◆ AVAILABLE DATA ◆

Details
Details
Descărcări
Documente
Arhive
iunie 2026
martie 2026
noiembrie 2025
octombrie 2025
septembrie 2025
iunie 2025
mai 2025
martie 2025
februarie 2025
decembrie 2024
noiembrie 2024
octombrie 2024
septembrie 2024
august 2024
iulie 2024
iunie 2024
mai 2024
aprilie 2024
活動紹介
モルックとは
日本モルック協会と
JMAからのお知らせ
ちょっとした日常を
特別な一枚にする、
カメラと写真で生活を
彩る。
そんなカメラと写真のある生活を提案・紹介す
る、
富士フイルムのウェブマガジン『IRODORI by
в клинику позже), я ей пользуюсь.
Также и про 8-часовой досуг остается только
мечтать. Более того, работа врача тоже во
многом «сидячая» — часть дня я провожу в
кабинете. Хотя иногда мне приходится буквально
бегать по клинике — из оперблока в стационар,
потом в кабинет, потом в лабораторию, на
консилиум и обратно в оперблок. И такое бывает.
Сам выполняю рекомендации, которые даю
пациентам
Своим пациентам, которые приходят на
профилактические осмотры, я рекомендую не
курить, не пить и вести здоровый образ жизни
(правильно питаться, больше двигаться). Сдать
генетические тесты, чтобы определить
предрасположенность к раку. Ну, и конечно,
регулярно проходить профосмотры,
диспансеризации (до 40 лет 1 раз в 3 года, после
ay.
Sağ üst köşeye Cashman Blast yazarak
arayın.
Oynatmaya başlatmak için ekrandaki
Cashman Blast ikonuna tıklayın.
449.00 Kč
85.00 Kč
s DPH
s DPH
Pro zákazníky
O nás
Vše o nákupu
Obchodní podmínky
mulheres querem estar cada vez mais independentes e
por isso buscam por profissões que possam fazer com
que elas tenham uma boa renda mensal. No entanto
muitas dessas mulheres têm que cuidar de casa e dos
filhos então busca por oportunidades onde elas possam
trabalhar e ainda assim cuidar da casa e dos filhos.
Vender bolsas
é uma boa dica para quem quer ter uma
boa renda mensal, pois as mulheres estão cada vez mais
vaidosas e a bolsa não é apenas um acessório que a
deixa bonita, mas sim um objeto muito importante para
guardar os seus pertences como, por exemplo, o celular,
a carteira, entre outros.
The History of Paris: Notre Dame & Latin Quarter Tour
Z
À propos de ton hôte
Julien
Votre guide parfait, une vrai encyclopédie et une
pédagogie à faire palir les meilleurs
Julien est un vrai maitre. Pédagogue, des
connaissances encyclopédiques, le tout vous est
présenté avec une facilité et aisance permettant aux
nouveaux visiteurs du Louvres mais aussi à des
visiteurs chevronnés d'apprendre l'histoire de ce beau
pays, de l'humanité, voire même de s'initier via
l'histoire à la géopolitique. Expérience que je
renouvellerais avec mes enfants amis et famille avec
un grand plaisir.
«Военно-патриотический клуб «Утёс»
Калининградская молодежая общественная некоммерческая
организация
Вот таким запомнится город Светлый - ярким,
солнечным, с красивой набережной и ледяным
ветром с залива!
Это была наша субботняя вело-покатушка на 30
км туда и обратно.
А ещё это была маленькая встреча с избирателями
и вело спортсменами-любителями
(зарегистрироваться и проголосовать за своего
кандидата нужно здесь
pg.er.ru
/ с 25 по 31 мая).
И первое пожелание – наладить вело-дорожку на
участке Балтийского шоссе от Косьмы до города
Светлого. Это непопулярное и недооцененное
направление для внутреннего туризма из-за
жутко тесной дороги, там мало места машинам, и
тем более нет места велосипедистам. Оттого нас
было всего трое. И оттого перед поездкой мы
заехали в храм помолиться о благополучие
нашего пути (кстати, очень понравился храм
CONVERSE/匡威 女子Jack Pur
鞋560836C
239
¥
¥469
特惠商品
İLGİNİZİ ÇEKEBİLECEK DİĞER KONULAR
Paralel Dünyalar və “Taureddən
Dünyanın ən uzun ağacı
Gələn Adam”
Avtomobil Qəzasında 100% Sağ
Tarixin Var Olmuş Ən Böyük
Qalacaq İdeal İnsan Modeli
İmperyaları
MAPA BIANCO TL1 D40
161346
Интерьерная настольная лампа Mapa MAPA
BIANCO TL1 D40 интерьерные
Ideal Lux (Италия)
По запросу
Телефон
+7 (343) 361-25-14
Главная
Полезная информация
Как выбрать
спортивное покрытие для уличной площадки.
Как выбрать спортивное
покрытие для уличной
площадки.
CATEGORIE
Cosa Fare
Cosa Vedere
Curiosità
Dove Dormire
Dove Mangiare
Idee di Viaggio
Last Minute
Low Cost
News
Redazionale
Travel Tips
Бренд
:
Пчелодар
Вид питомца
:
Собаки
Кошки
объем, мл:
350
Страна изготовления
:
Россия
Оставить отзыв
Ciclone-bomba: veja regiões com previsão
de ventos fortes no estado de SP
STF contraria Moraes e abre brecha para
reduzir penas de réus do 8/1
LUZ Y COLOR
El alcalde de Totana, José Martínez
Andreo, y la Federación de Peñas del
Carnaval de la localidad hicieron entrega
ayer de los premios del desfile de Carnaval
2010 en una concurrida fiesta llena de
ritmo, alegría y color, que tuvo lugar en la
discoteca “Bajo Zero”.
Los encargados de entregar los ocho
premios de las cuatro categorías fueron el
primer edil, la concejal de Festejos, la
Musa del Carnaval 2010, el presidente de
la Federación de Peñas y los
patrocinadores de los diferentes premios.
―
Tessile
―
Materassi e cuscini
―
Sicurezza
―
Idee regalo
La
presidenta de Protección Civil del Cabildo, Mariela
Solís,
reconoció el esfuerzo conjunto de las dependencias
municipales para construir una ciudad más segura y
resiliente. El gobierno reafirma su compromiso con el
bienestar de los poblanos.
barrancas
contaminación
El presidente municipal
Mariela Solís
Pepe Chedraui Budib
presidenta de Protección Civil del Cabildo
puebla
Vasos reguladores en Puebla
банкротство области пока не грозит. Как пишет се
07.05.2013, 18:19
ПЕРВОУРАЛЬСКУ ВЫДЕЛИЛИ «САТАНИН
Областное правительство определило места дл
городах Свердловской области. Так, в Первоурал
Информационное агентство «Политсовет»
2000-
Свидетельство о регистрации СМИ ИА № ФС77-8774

◆ PROBLEM DETAILS ◆
All lines above between those holding "Светлого. Это непопулярное и недооцененное" and "Интерьерная настольная лампа Mapa MAPA", inclusive, must be set down unchanged, and no other line may be included.

◆ SOLUTION ◆
Светлого. Это непопулярное и недооцененное
направление для внутреннего туризма из-за
жутко тесной дороги, там мало места машинам, и
тем более нет места велосипедистам. Оттого нас
было всего трое. И оттого перед поездкой мы
заехали в храм помолиться о благополучие
нашего пути (кстати, очень понравился храм
CONVERSE/匡威 女子Jack Pur
鞋560836C
239
¥
¥469
特惠商品
İLGİNİZİ ÇEKEBİLECEK DİĞER KONULAR
Paralel Dünyalar və “Taureddən
Dünyanın ən uzun ağacı
Gələn Adam”
Avtomobil Qəzasında 100% Sağ
Tarixin Var Olmuş Ən Böyük
Qalacaq İdeal İnsan Modeli
İmperyaları
MAPA BIANCO TL1 D40
161346
Интерьерная настольная лампа Mapa MAPA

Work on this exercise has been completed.